The SPRC has released its first draft outlining a universal guideline for goals and building a reputation for the university in the future
Emily Nickles, Editor-in-Chief
The Strategic Priorities Steering Committee was created by Chancellor and President Dr. Carine Feyten in Spring 2015 who tasked them with the goal of creating a strategic plan for the university by May 2016. In her press release to the TWU community, Feyton explained the purpose of the committee: “To clarify our core purpose and help the TWU community explore opportunities and options.” The end result is to create strategic goals for the university, similar to a 10-year plan, that will align with a specific purpose.
Professor of Marketing Dr. David Rylander and Executive Director of Campus Alliance for Resource Education Amy O’Keefe currently serve as co-chairs for the committee. Rylander was able to explain the stages of strategic planning and share what the committee has discovered so far. Both co-chairs presented their progress at the Board of Regents Meeting Feb. 19.
Rylander said that in April 2015, the committee held an initial retreat for members of the TWU community to brainstorm what they felt was the purpose and mission of the university. Rylander commented: “The all-day retreat generated hundreds of ideas and concepts and terms. That was a start and from there we started working on narrowing down the most common ones we’re seeing, which ones were the most important ones to TWU.” The strategic planning process, unlike other methods, is nonlinear and requires the inclusion of staff, faculty, administration, students and other experts.
Since then, the committee has had a summer retreat and several meetings to identify the central themes. Rylander shared: “We ended up coming up with a set of principles and cornerstones of the university and a set of imperatives that we are working on organizing right about now.” The four cornerstones include ethics of service, women and diversity, health and wellbeing, and learn by doing. The imperatives developed thus far include learn, discover, serve, lead and invest; each of these terms are being defined and molded.

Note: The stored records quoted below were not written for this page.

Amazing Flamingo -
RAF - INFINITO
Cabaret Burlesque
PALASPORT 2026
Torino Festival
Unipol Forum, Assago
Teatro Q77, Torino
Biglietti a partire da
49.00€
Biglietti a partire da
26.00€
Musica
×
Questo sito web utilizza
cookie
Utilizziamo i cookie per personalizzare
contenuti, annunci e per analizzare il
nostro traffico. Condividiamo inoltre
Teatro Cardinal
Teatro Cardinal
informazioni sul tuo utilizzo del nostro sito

Now that these points have been established, Rylander explained the next stage of planning: “Semantics is really the trickiest part because words have different meaning to different people…We’re really getting down to that semantic stage of exactly how we express each thing. We’re also working hard right now on metrics, or measure, of targeted outcomes and how to measure our progress.”
The strategic plan will become the guide for future university decisions and activities. Each department will have to develop a specialized strategic plan based on the major goals once the draft is finalized. Implementation is expected to occur sometime in Fall 2016.